Time to steal the ears of every elf I ever encounter.


I am really glad to read these suggestions. As it was, I saw no reason for a rogue to even mess with trickster and to use champion instead. Was sorta depressed about that.

Greg


Apologies for digging this old thread up, but I thought of an ability that's a must have for any illusionist wanting to do anything at all at high levels.

False Seeing
See invisibility and true seeing do not automatically see through your spells. The first time a creature with see invisibility or true seeing would see an illusion or polymorph effect of yours, it must make a Will save against the spell or treat that spell or effect as if they did not have see invisibility or true seeing for the next 24 hours. After this time, if it encounters the same spell or effect again, it may make an additional save.


I'll admit first up that I haven't had time to go through all of the suggestions thus far, so I apologize if any of these have already been done in one form or another!

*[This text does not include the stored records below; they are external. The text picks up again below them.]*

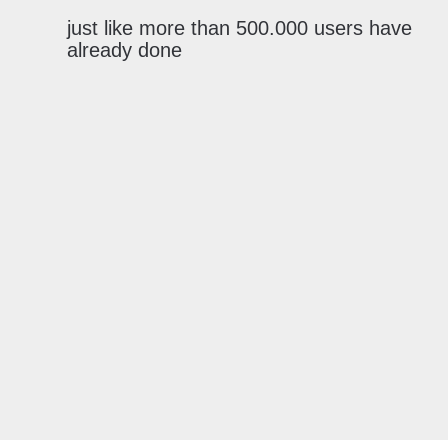
just like more than 500.000 users have
already done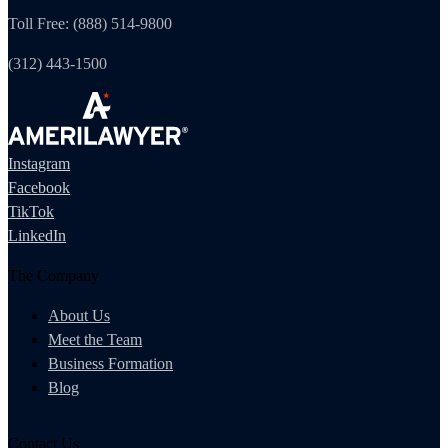
Toll Free: (888) 514-9800
(312) 443-1500
Instagram
Facebook
TikTok
LinkedIn
The Company
About Us
Meet the Team
Business Formation
Blog
Contact Us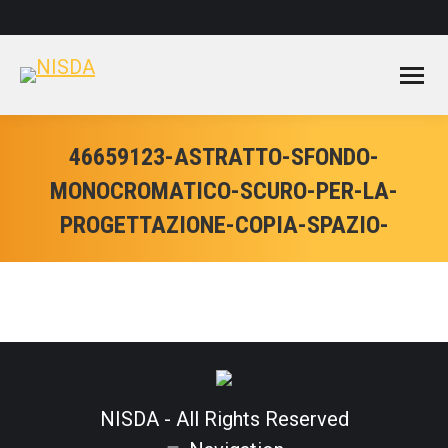
Facebook
Instagram
YouTube
page
page
page
opens
opens
opens
in
in
in
new
new
new
window
window
window
46659123-ASTRATTO-SFONDO-
MONOCROMATICO-SCURO-PER-LA-
PROGETTAZIONE-COPIA-SPAZIO-
NISDA - All Rights Reserved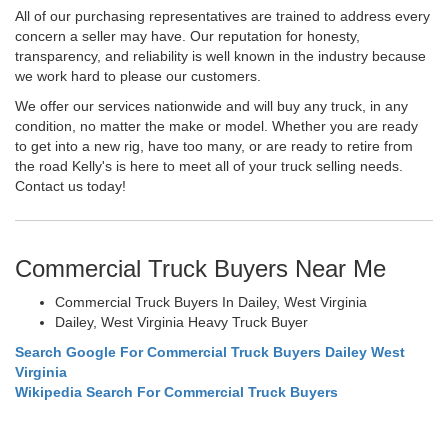
All of our purchasing representatives are trained to address every
concern a seller may have. Our reputation for honesty,
transparency, and reliability is well known in the industry because
we work hard to please our customers.
We offer our services nationwide and will buy any truck, in any
condition, no matter the make or model. Whether you are ready
to get into a new rig, have too many, or are ready to retire from
the road Kelly's is here to meet all of your truck selling needs.
Contact us today!
Commercial Truck Buyers Near Me
Commercial Truck Buyers In Dailey, West Virginia
Dailey, West Virginia Heavy Truck Buyer
Search Google For Commercial Truck Buyers Dailey West
Virginia
Wikipedia Search For Commercial Truck Buyers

I was a little uncertain about the early focus on the steal combat maneuver - while it is a cool gimmick, and a lot of the ideas are great, it would be disappointing if the Trickster became entirely about stealing thing. Not every rogue is a thief, and not everyone taking the trickster path is a rogue. I noticed Umbral Reaver was doing a series of ideas for spellcasting tricksters, so I kept mine to a more physical theme. Some of these would probably have minimum Tier requirements.

Blind Man's Intuition: A trickster possesses incredible awareness of her surroundings. As a free action, she can spend 1 mythic point to gain blindsight 100ft for a number of rounds equal to her mythic tier.

Flowing Water: Once per round, when the trickster makes a successful Reflex save against an area attack (such as a spell or breath weapon) or is missed by a melee attack, she may move up to her speed as an immediate action. This movement does not provoke attacks of opportunity, however the trickster cannot end this movement in any square threatened by an opponent.

Ghostly Step: For a number of rounds equal to her mythic tier, trickster can use the run action without suffering any penalty to her Stealth checks. These rounds do not need to be consecutive. While using this power, the trickster does not touch the ground, rendering her invisible to tremorsense and immune to any effect, such as many traps and some spells, that require a creature to make contact with a surface. Additionally, a trickster can spend 1 mythic point as a swift action to become invisible while using the run action.

Run Like The Wind: A trickster may use the run action for a number of hours equal to their mythic tier without having to make Constitution checks or suffering nonlethal damage. At the end of this run, they must return to their normal movement and begin making Constitution checks every hour as per the forced march rules. Additionally, a trickster can spend 1 mythic point as a swift action to double their charging or running distance for 1 round.


I'd personally like to see some of the Trickster abilities play up their strength in social encounters rather than everything just being about new and interesting ways to deprive someone of wealth or life. Feat of Charisma is handy naturally, but it just seems like a rather brute-force way of going about it.